REQUEST: Your job is to write out each record exactly, leaving none out.
++++ PROVIDED RECORDS ++++
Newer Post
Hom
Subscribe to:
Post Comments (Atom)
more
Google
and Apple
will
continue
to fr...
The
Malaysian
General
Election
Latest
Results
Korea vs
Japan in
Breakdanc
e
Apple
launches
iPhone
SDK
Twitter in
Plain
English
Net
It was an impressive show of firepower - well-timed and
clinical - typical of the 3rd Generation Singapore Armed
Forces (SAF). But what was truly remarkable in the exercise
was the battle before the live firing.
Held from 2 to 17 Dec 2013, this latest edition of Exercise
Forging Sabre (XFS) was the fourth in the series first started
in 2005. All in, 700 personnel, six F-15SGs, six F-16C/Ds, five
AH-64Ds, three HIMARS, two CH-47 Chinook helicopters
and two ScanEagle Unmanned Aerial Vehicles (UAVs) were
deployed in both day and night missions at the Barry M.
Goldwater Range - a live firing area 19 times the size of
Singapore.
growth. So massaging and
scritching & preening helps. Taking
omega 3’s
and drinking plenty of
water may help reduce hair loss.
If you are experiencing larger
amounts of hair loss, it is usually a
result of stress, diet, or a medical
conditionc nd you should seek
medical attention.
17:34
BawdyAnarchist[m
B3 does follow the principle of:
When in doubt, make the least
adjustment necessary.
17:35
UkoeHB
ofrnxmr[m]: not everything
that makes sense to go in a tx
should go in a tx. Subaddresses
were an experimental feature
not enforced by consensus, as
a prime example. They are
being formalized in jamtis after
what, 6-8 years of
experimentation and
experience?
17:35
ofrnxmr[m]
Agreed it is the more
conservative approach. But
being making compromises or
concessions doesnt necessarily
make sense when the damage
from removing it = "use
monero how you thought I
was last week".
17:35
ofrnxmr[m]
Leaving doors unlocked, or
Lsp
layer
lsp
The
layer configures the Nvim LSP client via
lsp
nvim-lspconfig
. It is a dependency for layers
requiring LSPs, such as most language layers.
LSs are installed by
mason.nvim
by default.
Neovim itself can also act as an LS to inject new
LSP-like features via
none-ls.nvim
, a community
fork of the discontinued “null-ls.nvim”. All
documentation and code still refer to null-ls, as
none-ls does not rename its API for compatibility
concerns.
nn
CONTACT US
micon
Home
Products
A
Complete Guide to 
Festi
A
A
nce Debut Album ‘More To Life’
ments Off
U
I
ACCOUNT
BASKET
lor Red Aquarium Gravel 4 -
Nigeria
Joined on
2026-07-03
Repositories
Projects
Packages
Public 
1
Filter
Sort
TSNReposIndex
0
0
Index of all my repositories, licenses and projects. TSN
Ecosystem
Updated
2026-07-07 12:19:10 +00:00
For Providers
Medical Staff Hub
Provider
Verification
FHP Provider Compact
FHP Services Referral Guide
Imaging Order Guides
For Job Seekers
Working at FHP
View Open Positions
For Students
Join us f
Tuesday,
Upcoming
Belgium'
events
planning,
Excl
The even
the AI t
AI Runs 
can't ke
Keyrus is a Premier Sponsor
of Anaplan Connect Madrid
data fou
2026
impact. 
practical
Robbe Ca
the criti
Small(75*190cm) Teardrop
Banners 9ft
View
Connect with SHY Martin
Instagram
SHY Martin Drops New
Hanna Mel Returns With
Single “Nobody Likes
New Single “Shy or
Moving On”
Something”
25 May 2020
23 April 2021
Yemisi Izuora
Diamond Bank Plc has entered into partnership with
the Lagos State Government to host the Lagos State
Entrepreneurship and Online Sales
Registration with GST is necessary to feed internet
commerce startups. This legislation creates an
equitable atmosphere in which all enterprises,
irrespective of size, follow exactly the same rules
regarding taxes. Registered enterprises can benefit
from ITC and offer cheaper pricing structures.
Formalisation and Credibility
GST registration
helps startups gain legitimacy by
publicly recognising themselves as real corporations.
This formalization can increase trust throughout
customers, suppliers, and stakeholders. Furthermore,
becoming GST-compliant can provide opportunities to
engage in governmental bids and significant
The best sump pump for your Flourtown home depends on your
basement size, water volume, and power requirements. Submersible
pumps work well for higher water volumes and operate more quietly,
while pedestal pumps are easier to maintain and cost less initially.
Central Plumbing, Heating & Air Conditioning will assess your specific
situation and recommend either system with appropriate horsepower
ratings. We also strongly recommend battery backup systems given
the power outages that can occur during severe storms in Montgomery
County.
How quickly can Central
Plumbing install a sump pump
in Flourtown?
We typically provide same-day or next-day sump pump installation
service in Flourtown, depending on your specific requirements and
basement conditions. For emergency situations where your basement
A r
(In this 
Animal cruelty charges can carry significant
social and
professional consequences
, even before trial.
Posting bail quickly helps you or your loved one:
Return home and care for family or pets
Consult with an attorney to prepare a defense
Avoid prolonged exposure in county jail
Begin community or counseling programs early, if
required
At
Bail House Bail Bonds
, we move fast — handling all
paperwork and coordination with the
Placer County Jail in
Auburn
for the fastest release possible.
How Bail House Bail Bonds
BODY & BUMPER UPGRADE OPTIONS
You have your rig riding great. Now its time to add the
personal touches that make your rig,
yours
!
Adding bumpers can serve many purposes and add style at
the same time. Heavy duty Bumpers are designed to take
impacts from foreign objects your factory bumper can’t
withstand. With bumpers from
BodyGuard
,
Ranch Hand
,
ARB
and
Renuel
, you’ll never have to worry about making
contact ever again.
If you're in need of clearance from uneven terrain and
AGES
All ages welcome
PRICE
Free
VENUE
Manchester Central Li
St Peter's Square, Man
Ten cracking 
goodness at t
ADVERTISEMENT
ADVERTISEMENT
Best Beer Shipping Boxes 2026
++++
TASK RESULT:
Newer Post
Hom
Subscribe to:
Post Comments (Atom)
more
Google
and Apple
will
continue
to fr...
The
Malaysian
General
Election
Latest
Results
Korea vs
Japan in
Breakdanc
e
Apple
launches
iPhone
SDK
Twitter in
Plain
English
Net
It was an impressive show of firepower - well-timed and
clinical - typical of the 3rd Generation Singapore Armed
Forces (SAF). But what was truly remarkable in the exercise
was the battle before the live firing.
Held from 2 to 17 Dec 2013, this latest edition of Exercise
Forging Sabre (XFS) was the fourth in the series first started
in 2005. All in, 700 personnel, six F-15SGs, six F-16C/Ds, five
AH-64Ds, three HIMARS, two CH-47 Chinook helicopters
and two ScanEagle Unmanned Aerial Vehicles (UAVs) were
deployed in both day and night missions at the Barry M.
Goldwater Range - a live firing area 19 times the size of
Singapore.
growth. So massaging and
scritching & preening helps. Taking
omega 3’s
and drinking plenty of
water may help reduce hair loss.
If you are experiencing larger
amounts of hair loss, it is usually a
result of stress, diet, or a medical
conditionc nd you should seek
medical attention.
17:34
BawdyAnarchist[m
B3 does follow the principle of:
When in doubt, make the least
adjustment necessary.
17:35
UkoeHB
ofrnxmr[m]: not everything
that makes sense to go in a tx
should go in a tx. Subaddresses
were an experimental feature
not enforced by consensus, as
a prime example. They are
being formalized in jamtis after
what, 6-8 years of
experimentation and
experience?
17:35
ofrnxmr[m]
Agreed it is the more
conservative approach. But
being making compromises or
concessions doesnt necessarily
make sense when the damage
from removing it = "use
monero how you thought I
was last week".
17:35
ofrnxmr[m]
Leaving doors unlocked, or
Lsp
layer
lsp
The
layer configures the Nvim LSP client via
lsp
nvim-lspconfig
. It is a dependency for layers
requiring LSPs, such as most language layers.
LSs are installed by
mason.nvim
by default.
Neovim itself can also act as an LS to inject new
LSP-like features via
none-ls.nvim
, a community
fork of the discontinued “null-ls.nvim”. All
documentation and code still refer to null-ls, as
none-ls does not rename its API for compatibility
concerns.
nn
CONTACT US
micon
Home
Products
A
Complete Guide to 
Festi
A
A
nce Debut Album ‘More To Life’
ments Off
U
I
ACCOUNT
BASKET
lor Red Aquarium Gravel 4 -
Nigeria
Joined on
2026-07-03
Repositories
Projects
Packages
Public 
1
Filter
Sort
TSNReposIndex
0
0
Index of all my repositories, licenses and projects. TSN
Ecosystem
Updated
2026-07-07 12:19:10 +00:00
For Providers
Medical Staff Hub
Provider
Verification
FHP Provider Compact
FHP Services Referral Guide
Imaging Order Guides
For Job Seekers
Working at FHP
View Open Positions
For Students
Join us f
Tuesday,
Upcoming
Belgium'
events
planning,
Excl
The even
the AI t
AI Runs 
can't ke
Keyrus is a Premier Sponsor
of Anaplan Connect Madrid
data fou
2026
impact. 
practical
Robbe Ca
the criti
Small(75*190cm) Teardrop
Banners 9ft
View
Connect with SHY Martin
Instagram
SHY Martin Drops New
Hanna Mel Returns With
Single “Nobody Likes
New Single “Shy or
Moving On”
Something”
25 May 2020
23 April 2021
Yemisi Izuora
Diamond Bank Plc has entered into partnership with
the Lagos State Government to host the Lagos State
Entrepreneurship and Online Sales
Registration with GST is necessary to feed internet
commerce startups. This legislation creates an
equitable atmosphere in which all enterprises,
irrespective of size, follow exactly the same rules
regarding taxes. Registered enterprises can benefit
from ITC and offer cheaper pricing structures.
Formalisation and Credibility
GST registration
helps startups gain legitimacy by
publicly recognising themselves as real corporations.
This formalization can increase trust throughout
customers, suppliers, and stakeholders. Furthermore,
becoming GST-compliant can provide opportunities to
engage in governmental bids and significant
The best sump pump for your Flourtown home depends on your
basement size, water volume, and power requirements. Submersible
pumps work well for higher water volumes and operate more quietly,
while pedestal pumps are easier to maintain and cost less initially.
Central Plumbing, Heating & Air Conditioning will assess your specific
situation and recommend either system with appropriate horsepower
ratings. We also strongly recommend battery backup systems given
the power outages that can occur during severe storms in Montgomery
County.
How quickly can Central
Plumbing install a sump pump
in Flourtown?
We typically provide same-day or next-day sump pump installation
service in Flourtown, depending on your specific requirements and
basement conditions. For emergency situations where your basement
A r
(In this 
Animal cruelty charges can carry significant
social and
professional consequences
, even before trial.
Posting bail quickly helps you or your loved one:
Return home and care for family or pets
Consult with an attorney to prepare a defense
Avoid prolonged exposure in county jail
Begin community or counseling programs early, if
required
At
Bail House Bail Bonds
, we move fast — handling all
paperwork and coordination with the
Placer County Jail in
Auburn
for the fastest release possible.
How Bail House Bail Bonds
BODY & BUMPER UPGRADE OPTIONS
You have your rig riding great. Now its time to add the
personal touches that make your rig,
yours
!
Adding bumpers can serve many purposes and add style at
the same time. Heavy duty Bumpers are designed to take
impacts from foreign objects your factory bumper can’t
withstand. With bumpers from
BodyGuard
,
Ranch Hand
,
ARB
and
Renuel
, you’ll never have to worry about making
contact ever again.
If you're in need of clearance from uneven terrain and
AGES
All ages welcome
PRICE
Free
VENUE
Manchester Central Li
St Peter's Square, Man
Ten cracking 
goodness at t
ADVERTISEMENT
ADVERTISEMENT
Best Beer Shipping Boxes 2026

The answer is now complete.